Я показываю на первую попавшуюся бутылку.
— Много пьешь?
— Одно время пил много, когда не мог заснуть. Все равно это лучше, чем снотворное. Сейчас меньше.
— А с семьей давно расстался?
— Первая жена от меня ушла еще после Боснии. Вторая — когда я был в Афганистане.
— Почему?
— А потому что ты приезжаешь, а тут все говорят о футболе. О футболе и погоде. А тебе это неинтересно.
— Ну и при чем тут развод?
— А притом, — Андреас делает глоток виски, — что ты много часов бродишь по улицам Кундуза и у тебя есть оперативная информация, что где-то готовится теракт. Тебя окружают машины, ослы, телеги, торговцы — и ты всматриваешься в лица людей, пытаясь опознать повстанцев. И вот ты видишь какого-то афганца с мобильником. И ты точно знаешь: да, это он. Он сейчас нажмет на кнопку, и твои товарищи погибнут.
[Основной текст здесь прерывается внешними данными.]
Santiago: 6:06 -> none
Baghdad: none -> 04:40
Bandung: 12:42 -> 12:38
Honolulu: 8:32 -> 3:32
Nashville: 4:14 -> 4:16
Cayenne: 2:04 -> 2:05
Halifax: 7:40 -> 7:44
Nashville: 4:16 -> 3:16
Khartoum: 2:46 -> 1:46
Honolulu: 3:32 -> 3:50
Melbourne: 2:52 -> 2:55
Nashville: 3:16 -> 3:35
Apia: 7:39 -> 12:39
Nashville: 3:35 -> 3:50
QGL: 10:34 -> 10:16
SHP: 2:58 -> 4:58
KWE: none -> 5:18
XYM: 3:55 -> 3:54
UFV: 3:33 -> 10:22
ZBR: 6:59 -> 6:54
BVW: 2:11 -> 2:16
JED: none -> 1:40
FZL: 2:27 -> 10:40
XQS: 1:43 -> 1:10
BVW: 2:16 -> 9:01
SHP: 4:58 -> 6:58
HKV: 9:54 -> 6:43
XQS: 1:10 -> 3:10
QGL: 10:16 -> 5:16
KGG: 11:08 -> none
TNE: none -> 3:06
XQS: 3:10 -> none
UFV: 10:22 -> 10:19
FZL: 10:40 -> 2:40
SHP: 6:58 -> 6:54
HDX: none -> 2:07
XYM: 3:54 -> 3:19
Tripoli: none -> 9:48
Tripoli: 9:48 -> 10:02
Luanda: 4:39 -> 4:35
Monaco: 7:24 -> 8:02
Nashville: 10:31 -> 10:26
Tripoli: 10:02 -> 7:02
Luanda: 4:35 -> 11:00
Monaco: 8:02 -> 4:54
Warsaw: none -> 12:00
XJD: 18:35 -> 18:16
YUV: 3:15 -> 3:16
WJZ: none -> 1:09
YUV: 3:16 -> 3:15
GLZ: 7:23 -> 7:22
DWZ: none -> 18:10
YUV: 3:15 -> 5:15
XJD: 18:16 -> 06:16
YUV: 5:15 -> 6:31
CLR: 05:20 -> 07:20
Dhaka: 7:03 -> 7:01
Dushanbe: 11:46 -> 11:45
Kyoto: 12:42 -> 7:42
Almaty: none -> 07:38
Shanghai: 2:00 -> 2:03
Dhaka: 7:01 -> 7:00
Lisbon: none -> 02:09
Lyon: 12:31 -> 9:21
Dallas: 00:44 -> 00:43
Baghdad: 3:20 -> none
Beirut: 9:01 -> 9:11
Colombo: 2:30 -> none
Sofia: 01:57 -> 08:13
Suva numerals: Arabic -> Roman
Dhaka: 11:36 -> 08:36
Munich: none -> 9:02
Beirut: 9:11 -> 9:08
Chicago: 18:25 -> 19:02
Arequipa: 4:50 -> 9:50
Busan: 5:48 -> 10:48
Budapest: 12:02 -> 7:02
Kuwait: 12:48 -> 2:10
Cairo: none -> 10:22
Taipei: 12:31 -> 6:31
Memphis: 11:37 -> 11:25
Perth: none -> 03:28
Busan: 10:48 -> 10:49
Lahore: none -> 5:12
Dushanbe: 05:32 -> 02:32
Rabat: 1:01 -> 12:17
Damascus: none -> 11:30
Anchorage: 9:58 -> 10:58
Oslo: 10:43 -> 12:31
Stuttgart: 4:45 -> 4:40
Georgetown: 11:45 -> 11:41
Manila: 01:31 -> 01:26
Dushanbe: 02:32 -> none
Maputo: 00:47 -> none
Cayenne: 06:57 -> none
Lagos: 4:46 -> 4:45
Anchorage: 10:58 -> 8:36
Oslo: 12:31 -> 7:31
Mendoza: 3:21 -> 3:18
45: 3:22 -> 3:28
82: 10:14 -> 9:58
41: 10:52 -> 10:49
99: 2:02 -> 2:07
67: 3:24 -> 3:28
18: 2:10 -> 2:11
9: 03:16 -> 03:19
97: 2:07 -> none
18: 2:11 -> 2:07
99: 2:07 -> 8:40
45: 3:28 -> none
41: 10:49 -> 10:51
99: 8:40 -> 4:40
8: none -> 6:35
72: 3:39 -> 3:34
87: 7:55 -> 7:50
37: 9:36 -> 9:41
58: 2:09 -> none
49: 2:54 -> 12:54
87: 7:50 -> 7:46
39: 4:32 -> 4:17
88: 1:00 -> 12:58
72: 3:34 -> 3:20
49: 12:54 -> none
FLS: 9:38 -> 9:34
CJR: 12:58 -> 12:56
И ты бросаешься на него и выбиваешь кулаком у него телефон из рук. И твой кулак врезается в стену, и ты просыпаешься, и у тебя идет кровь. А утром жена спрашивает: «Как тебе спалось? Плохо?» И ты говоришь ей: «Да что ты понимаешь?! Что ты вообще об этом знаешь? Я лучше вообще не буду тебе ничего рассказывать!» А она говорит: «Почему ты такой нервный?» И сразу думает, что у тебя другая женщина. А у тебя нет другой женщины, и ты уже устал оправдываться. И она спрашивает: «Ты что, меня больше не любишь?» И однажды ты отвечаешь: «Нет, не люблю». А после развода твои родители тактично замалчивают эту тему и врут окружающим, что у тебя все хорошо. И ты прекращаешь контакт с родителями. И остаешься наедине со своей памятью.
— Ты ведь все-таки скучаешь по Афганистану, да?
— Понимаешь, там все как две тысячи лет назад, все как в Библии. Пустыня, горы, земля. Смотришь — у дороги лежит мертвое животное, осел или лошадь. Это здесь люди борются за права животных. А там оно просто лежит у дороги и гниет. Никто его не убирает. И ты начинаешь понимать, что это значит — плоть и прах. Здесь этого никто не чувствует.